The old man put his hands on me, pushed up out of his seat and leaned over towards the two younger men. They were sitting on chairs about a metre away. The room looked bare but for the three men, the three chairs, a cabinet and me. But there were other things in the room.

The old man spoke to the younger man, the one on his right: “Punishment shooting… The clue is in the name, James: ‘punishment’ shooting. How does one punish a dead man? There is no point in attempting to punish a dead man.”

The old man sat back down and rubbed his eyes. They were red and he looked tired. His glasses were on top of me, next to the newspaper which he had read from cover to cover. He put his glasses back on and looked at again at James.

“You shot a dead man in his two knees. A dead man. What were you thinking?”

James didn’t say anything.

The old man went on: “The corpse wasn’t going to get up run to the police as soon as your back was turned. He had a heart attack, or an overdose – or both – and left the bag on the setee. It was a gift, James. A gift! Get in, take the bag and vacate the premises – that’s what you should’ve done.”

James looked cowed. He was hesitant:
“But Doc, you said don’t come back here until…”

The older man raised a hand in the air to quieten the boy. He sucked his teeth and sat down: “Yes, no, you’re right. It is my fault. I told you not to come back until he had holes in his knees.

“I’m sorry James, you’re right. I suppose this is a learning curve for both of us. If you’re going to survive you must learn to adapt. We must share responsibility. My directions were too explicit and left no room for interpretation; your actions now mean that the police will be on the lookout for a gunman and will attempt to comprehend why in God’s name somebody would shoot a dead man in both knees. We must hope that conundrum will perplex them for some time.”

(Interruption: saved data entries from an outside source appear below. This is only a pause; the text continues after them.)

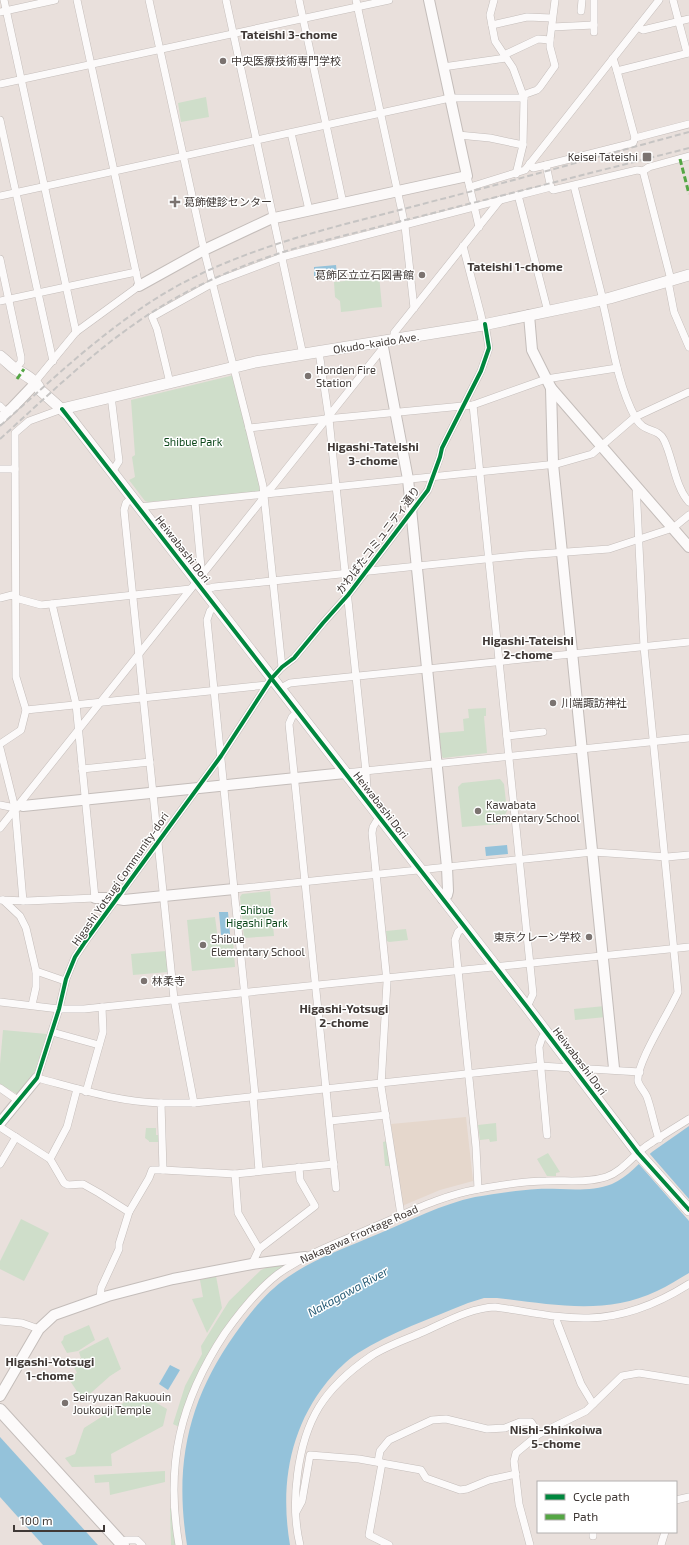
<svg xmlns="http://www.w3.org/2000/svg" width="689" height="1545" viewBox="0 0 689 1545" font-family="'Exo 2','Noto Sans JP',sans-serif">
<style>
.industrial{fill:#e5d7cc}
.green{fill:#cfdeca}
.water{fill:#94c2da}
.pier{fill:#e9e0dc}
.lines{fill:none;stroke-linecap:round;stroke-linejoin:round}
.street-casing{stroke:#c4bdba;stroke-width:8}
.secondary-casing{stroke:#c4bdba;stroke-width:12}
.primary-casing{stroke:#c4bdba;stroke-width:12}
.highway-casing{stroke:#c4bdba;stroke-width:14}
.street{stroke:#fcfafa;stroke-width:7}
.secondary{stroke:#fcfafa;stroke-width:10}
.primary{stroke:#fcfafa;stroke-width:11}
.highway{stroke:#fcfafa;stroke-width:12}
.rail{stroke:#c6c4c3;stroke-width:2;stroke-dasharray:6 3;stroke-linecap:butt}
.quiet{stroke:#54a644;stroke-width:3;stroke-dasharray:6 3;stroke-linecap:butt}
.cycleway-casing{stroke:#fff;stroke-width:6}
.cycleway{stroke:#00873e;stroke-width:4}
.poi-dot{fill:#7b7370;stroke:#fff;stroke-width:1.5}
.labels{text-anchor:middle;stroke-width:3;stroke-linejoin:round;paint-order:stroke}
.poi-label{font-size:11px;fill:#403936;stroke:#fff;text-anchor:start}
.street-label{font-size:11px;fill:#403936;stroke:#fff}
.park-label{font-size:11px;fill:#0c471a;stroke:#fff}
.neighbourhood-label{font-size:12px;font-weight:bold;fill:#403936;stroke:#fff}
.water-label{font-size:12px;font-style:italic;fill:#275c76;stroke:#fff}
</style>
<rect width="100%" height="100%" fill="#e9e0dc"/>
<polygon class="industrial" points="466,1117 473,1181 440,1190 402,1206 391,1124"/>
<g class="green">
<polygon points="206,97 209,117 181,122 178,103"/>
<path d="M 379,275 L 382,307 C 368,308 355,311 341,312 L 340,301 L 335,297 L 334,282 L 345,281 L 345,277 Z"/>
<polygon points="234,375 262,492 148,502 145,501 129,480 135,477 132,457 135,455 131,400"/>
<polygon points="486,708 486,716 484,716 487,753 443,758 442,756 439,733 464,731 463,719 469,718 468,709"/>
<polygon points="500,779 504,784 507,811 500,824 462,827 458,787 462,783"/>
<polygon points="270,891 274,936 244,938 240,897 242,894"/>
<polygon points="215,917 218,940 233,939 235,967 192,971 187,920"/>
<polygon points="406,929 408,940 389,942 387,941 386,931"/>
<polygon points="166,951 168,972 133,975 131,954"/>
<polygon points="605,1006 606,1017 575,1020 574,1009"/>
<polygon points="3,1030 47,1034 35,1071 17,1094 0,1084 0,1064"/>
<polygon points="496,1123 497,1141 490,1142 489,1139 480,1140 478,1125"/>
<polygon points="146,1128 156,1128 156,1135 159,1135 159,1142 149,1142 149,1141 145,1138"/>
<polygon points="387,1141 390,1166 385,1166 383,1142"/>
<polygon points="548,1153 560,1172 556,1173 556,1176 547,1176 537,1159"/>
<polygon points="21,1219 49,1233 24,1281 0,1269 0,1261"/>
<path d="M 292,1261 C 235,1299 196,1361 179,1427 L 173,1424 L 185,1386 L 202,1354 L 201,1346 L 229,1301 L 261,1270 L 270,1266 Z"/>
<polygon points="216,1276 222,1308 207,1333 192,1299 203,1297 200,1280"/>
<polygon points="89,1325 95,1340 78,1351 67,1353 61,1342 63,1340 64,1336"/>
<polygon points="108,1337 121,1369 110,1376 83,1400 68,1378 77,1373 73,1365 81,1358 79,1352"/>
<polygon points="139,1393 167,1409 163,1426 111,1454 112,1466 72,1467 65,1458 75,1454 84,1428"/>
<polygon points="165,1471 165,1482 110,1495 109,1482 95,1483 94,1475"/>
<polygon points="171,1508 176,1545 171,1545 170,1509"/>
</g>
<g class="water">
<polygon points="336,265 337,274 314,276 314,267"/>
<polygon points="507,845 508,854 486,856 485,847"/>
<polygon points="219,912 228,912 230,934 221,935"/>
<path d="M 689,1126 L 689,1273 C 678,1279 668,1286 657,1291 C 604,1316 552,1304 497,1298 L 484,1298 L 468,1303 C 432,1318 391,1332 358,1353 C 346,1361 336,1371 327,1382 C 289,1429 280,1487 290,1545 L 187,1545 C 174,1465 188,1400 235,1334 C 250,1313 266,1292 288,1277 C 315,1258 348,1247 378,1234 C 409,1221 442,1204 475,1197 C 495,1194 518,1190 538,1189 C 562,1188 589,1193 612,1184 C 628,1177 639,1163 652,1152 C 664,1143 677,1135 689,1126 Z"/>
<polygon points="170,1365 180,1370 168,1390 159,1384"/>
<polygon points="0,1437 98,1545 43,1545 0,1497"/>
</g>
<polygon class="pier" points="649,1153 689,1199 689,1221 638,1163"/>
<g class="lines">
<g class="street-casing">
<g id="street">
<polyline points="4,0 76,332"/>
<polyline points="149,0 204,250 249,428 263,486 282,667"/>
<polyline points="226,0 303,355"/>
<polyline points="299,0 343,203"/>
<polyline points="356,0 405,226 414,308"/>
<polyline points="494,0 490,15 495,41 513,68 524,98 523,145 516,174"/>
<polyline points="594,0 594,32"/>
<polyline points="673,0 687,53"/>
<polyline points="581,11 582,0"/>
<polyline points="0,12 55,0"/>
<polyline points="492,25 527,17 552,18"/>
<polyline points="552,27 594,25"/>
<polyline points="638,27 643,30 689,19"/>
<polyline points="504,55 538,39 550,40"/>
<polyline points="613,58 617,71 689,53"/>
<polyline points="443,67 506,58"/>
<polyline points="617,71 635,138"/>
<polyline points="0,84 389,0"/>
<polyline points="523,95 537,90 540,87 555,66 550,47 550,40 555,0"/>
<polyline points="450,98 524,98"/>
<polyline points="0,120 53,361"/>
<polyline points="291,133 309,210"/>
<polyline points="458,135 490,138 523,145"/>
<polyline points="530,163 533,168 546,165 633,143 635,138 689,124"/>
<polyline points="546,165 551,188 553,190 637,170 643,171"/>
<polyline points="643,171 671,280"/>
<polyline points="643,171 649,167 689,156"/>
<polyline points="467,176 479,227"/>
<polyline points="574,186 603,300"/>
<polyline points="470,187 525,170 659,0"/>
<polyline points="518,195 548,312"/>
<polyline points="0,196 450,98"/>
<polyline points="463,246 481,315 483,325"/>
<polyline points="0,259 21,357 21,362 15,369"/>
<polyline points="668,281 674,312 689,347"/>
<path d="M 602,300 C 612,339 616,381 635,417 C 644,434 658,427 664,440 C 673,458 675,487 689,502"/>
<polyline points="0,301 136,272"/>
<polyline points="395,340 394,333 500,200"/>
<polyline points="319,352 329,419 366,772 367,790 362,795"/>
<polyline points="34,383 76,332 139,286 77,0"/>
<polyline points="170,383 157,329 152,317 213,283 282,257 551,187"/>
<polyline points="111,396 119,461 112,472"/>
<polyline points="473,405 533,994 527,1007"/>
<polyline points="0,406 7,413"/>
<polyline points="249,428 326,419 473,405 546,379 617,368"/>
<polyline points="0,469 15,469"/>
<path d="M 636,485 L 644,647 L 678,992 C 670,1011 636,1063 638,1081 C 639,1086 645,1092 647,1097 C 652,1111 654,1125 659,1139"/>
<polyline points="132,498 126,503 124,510 174,999 194,1103"/>
<polyline points="195,502 201,567 203,573"/>
<polyline points="139,507 557,464 592,454 635,417 689,392"/>
<polyline points="203,590 214,587 525,555 609,549 673,528 689,515"/>
<polyline points="0,598 12,595 19,599 41,605 190,589"/>
<polyline points="215,606 210,611 207,620 234,889 593,852 667,857 689,855"/>
<polyline points="279,689 290,683 689,642"/>
<polyline points="26,710 267,685"/>
<polyline points="297,712 292,717 289,724 336,1188"/>
<polyline points="507,736 543,732"/>
<polyline points="0,744 21,730 26,710 16,677 15,433 29,421 62,409"/>
<polyline points="0,748 15,808 23,901"/>
<polyline points="82,769 150,762"/>
<polyline points="345,773 689,738"/>
<polyline points="0,805 15,808 17,808"/>
<polyline points="379,817 373,827 372,833 387,982 381,1086 401,1215"/>
<polyline points="0,828 261,501 264,494 272,487 383,348"/>
<polyline points="234,889 255,1095"/>
<polyline points="0,900 27,901 95,898 76,704 52,604"/>
<polyline points="3,900 20,916 26,928 36,971 36,987 32,1005"/>
<polyline points="464,927 458,932 455,940 476,1147 478,1189"/>
<polyline points="36,971 65,981"/>
<polyline points="0,1002 59,1009 84,1009 689,947"/>
<polyline points="52,1032 99,1045"/>
<polyline points="546,1032 542,1038 539,1047 547,1135"/>
<polyline points="0,1088 19,1101"/>
<polyline points="86,1092 103,1032 102,1007"/>
<polyline points="253,1096 259,1171"/>
<polyline points="161,1103 194,1103 540,1066 640,1072"/>
<polyline points="330,1121 386,1115"/>
<polyline points="0,1127 50,1159 64,1183 68,1185 83,1184 99,1193 129,1212"/>
<polyline points="50,1159 67,1127 77,1089"/>
<polyline points="0,1164 16,1137"/>
<polyline points="163,1170 235,1174 334,1164"/>
<polyline points="235,1174 238,1213 259,1249"/>
<polyline points="252,1264 259,1249 315,1206 300,1180 299,1167"/>
<path d="M 100,1299 L 101,1288 L 119,1249 L 119,1244 L 129,1212 L 149,1178 L 152,1170 L 163,1170 L 161,1103 C 118,1102 79,1089 37,1078 L 59,1009 L 66,979 L 75,957 L 85,942 L 221,756 L 271,679 L 282,667 L 294,658 L 323,623 L 348,595 L 428,490 L 440,457 L 442,448 L 481,371 L 489,348 L 485,324"/>
<polyline points="0,1321 22,1323 39,1329"/>
<polyline points="557,1322 581,1384 593,1404"/>
<polyline points="378,1462 380,1451 389,1440 432,1420 446,1419 487,1429 505,1428 520,1422 531,1422 539,1434"/>
<polyline points="382,1463 369,1535 389,1545"/>
<polyline points="676,1500 689,1497"/>
<polyline points="296,1512 302,1501 310,1455 359,1459 421,1470 426,1478 460,1490 467,1489 489,1480 516,1474"/>
<polyline points="593,1532 593,1536"/>
<polyline points="126,1540 137,1540 142,1545"/>
<path d="M 179,1545 C 165,1465 180,1401 225,1333 C 240,1312 257,1290 278,1274 C 307,1253 343,1241 376,1226 C 409,1212 443,1195 479,1189 C 501,1185 524,1181 546,1181 C 566,1180 587,1183 606,1177 C 624,1171 635,1152 651,1143 C 663,1135 676,1127 689,1119"/>
<path d="M 300,1545 C 290,1504 297,1443 319,1407 C 332,1386 352,1369 371,1356 C 386,1346 407,1339 423,1332 C 446,1322 470,1308 495,1307 C 526,1311 558,1319 589,1318 C 625,1317 659,1303 689,1284"/>
<polyline points="530,1545 519,1504 514,1461 516,1453 539,1434 586,1411 622,1376 639,1373 689,1381"/>
<polyline points="661,1545 665,1532"/>
</g>
</g>
<g class="secondary-casing">
<g id="secondary">
<polyline points="139,286 204,250 270,219 467,176 429,0"/>
<polyline points="529,315 532,350 551,388 553,464 614,1068"/>
<polyline points="382,342 408,479 447,867 448,891 447,895 443,899"/>
<polyline points="551,388 689,547"/>
<polyline points="0,419 12,408 32,387"/>
<polyline points="23,806 345,773"/>
<polyline points="95,898 113,898 124,900 234,889"/>
<polyline points="0,1123 37,1078"/>
<polyline points="0,1396 39,1329 54,1315 108,1296 173,1279 252,1264 305,1257"/>
</g>
</g>
<g class="primary-casing">
<g id="primary">
<path d="M 0,356 C 5,360 10,365 15,369 C 24,374 36,380 40,390 L 68,415 L 527,1007 L 638,1153 L 689,1210"/>
<polyline points="62,409 255,362 483,325 583,304 610,298 689,275"/>
</g>
</g>
<g class="highway-casing">
<polyline id="highway" points="0,1410 123,1545"/>
</g>
<use href="#street" class="street"/>
<use href="#secondary" class="secondary"/>
<use href="#primary" class="primary"/>
<use href="#highway" class="highway"/>
<g class="rail">
<path d="M 0,426 C 56,376 111,323 177,286 C 256,243 344,225 430,202 C 517,180 603,155 689,132"/>
<path d="M 0,439 C 44,399 87,357 136,323 C 187,287 244,263 303,246 L 689,148"/>
</g>
<g class="quiet">
<polyline points="680,159 689,194"/>
<polyline points="17,379 24,369"/>
</g>
<g class="cycleway-casing">
<g id="cycleway">
<polyline points="62,409 527,1007 638,1153 689,1210"/>
<polyline points="0,1123 37,1078 59,1009 66,979 75,957 85,942 221,756 271,679 282,667 294,658 323,623 348,595 428,490 440,457 442,448 481,371 489,348 485,324"/>
</g>
</g>
<use href="#cycleway" class="cycleway"/>
</g>
<g class="poi-dot">
<circle cx="223" cy="61" r="4"/>
<rect x="642" y="152" width="10" height="10" rx="2"/>
<path d="M173 196h4v4h4v4h-4v4h-4v-4h-4v-4h4z"/>
<circle cx="422" cy="275" r="4"/>
<circle cx="308" cy="376" r="4"/>
<circle cx="553" cy="703" r="4"/>
<circle cx="478" cy="811" r="4"/>
<circle cx="589" cy="937" r="4"/>
<circle cx="203" cy="945" r="4"/>
<circle cx="144" cy="981" r="4"/>
<circle cx="65" cy="1403" r="4"/>
</g>
<g class="labels">
<g class="poi-label">
<text x="231" y="65">中央医療技術専門学校</text>
<text x="638" y="161" text-anchor="end">Keisei Tateishi</text>
<text x="184" y="206">葛飾健診センター</text>
<text x="414" y="279" text-anchor="end">葛飾区立立石図書館</text>
<text x="316" y="374">Honden Fire<tspan x="316" dy="13">Station</tspan></text>
<text x="561" y="707">川端諏訪神社</text>
<text x="486" y="809">Kawabata<tspan x="486" dy="13">Elementary School</tspan></text>
<text x="581" y="941" text-anchor="end">東京クレーン学校</text>
<text x="211" y="943">Shibue<tspan x="211" dy="13">Elementary School</tspan></text>
<text x="152" y="985">林柔寺</text>
<text x="73" y="1401">Seiryuzan Rakuouin<tspan x="73" dy="13">Joukouji Temple</tspan></text>
</g>
<g class="street-label">
<text transform="translate(376 343) rotate(-9)" y="4">Okudo-kaido Ave.</text>
<text transform="translate(378 540) rotate(-53)" y="4">かわばたコミュニティ通り</text>
<text transform="translate(183 549) rotate(52)" y="4">Heiwabashi Dori</text>
<text transform="translate(381 805) rotate(52)" y="4">Heiwabashi Dori</text>
<text transform="translate(120 879) rotate(-55)" y="4">Higashi Yotsugi Community-dori</text>
<text transform="translate(580 1061) rotate(53)" y="4">Heiwabashi Dori</text>
<text transform="translate(359 1234) rotate(-24)" y="4">Nakagawa Frontage Road</text>
</g>
<g class="park-label">
<text x="193" y="446">Shibue Park</text>
<text x="257" y="914">Shibue<tspan x="257" dy="13">Higashi Park</tspan></text>
</g>
<g class="neighbourhood-label">
<text x="289" y="39">Tateishi 3-chome</text>
<text x="515" y="271">Tateishi 1-chome</text>
<text x="373" y="451">Higashi-Tateishi<tspan x="373" dy="14">3-chome</tspan></text>
<text x="528" y="645">Higashi-Tateishi<tspan x="528" dy="14">2-chome</tspan></text>
<text x="344" y="1013">Higashi-Yotsugi<tspan x="344" dy="14">2-chome</tspan></text>
<text x="50" y="1366">Higashi-Yotsugi<tspan x="50" dy="14">1-chome</tspan></text>
<text x="556" y="1434">Nishi-Shinkoiwa<tspan x="556" dy="14">5-chome</tspan></text>
</g>
<g class="water-label">
<text transform="translate(348 1292) rotate(-29)" y="4">Nakagawa River</text>
</g>
</g>
<rect x="537" y="1481" width="140" height="52" fill="#ffffff" stroke="#b3b0af"/>
<rect x="545" y="1494" width="20" height="6" fill="#00873e" stroke="#b3b0af"/>
<text x="573" y="1501" font-size="12" fill="#403936">Cycle path</text>
<rect x="545" y="1514" width="20" height="6" fill="#54a644" stroke="#b3b0af"/>
<text x="573" y="1521" font-size="12" fill="#403936">Path</text>
<path d="M14 1525v6h90v-6" fill="none" stroke="#403936" stroke-width="2"/>
<text x="20" y="1525" font-size="12" fill="#403936" stroke="#ffffff" stroke-width="3" paint-order="stroke">100 m</text>
</svg>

The old man turned to the youngest man; the one who hadn’t spoken: “He is definitely deceased?”

“Yes Doc. Cold to the touch, eyes open, no breathing, no pulse. As dead a thing as ever I’ve seen.”

He nodded at the old man and something unspoken passed between them. Then the youngest got up from his chair and tapped James on the shoulder. They both got up quietly and left. Neither of them spoke.

The old man was alone again in the room. He sighed and opened the cabinet and took out a bottle of Jameson and two tumblers. He filled them both to the brim and placed one on the other side of the table. He took his own glass in hand and clinked the ghost’s in a sombre toast. Then he took out a pocket handkerchief and dabbed at his red eyes, which by now were moist.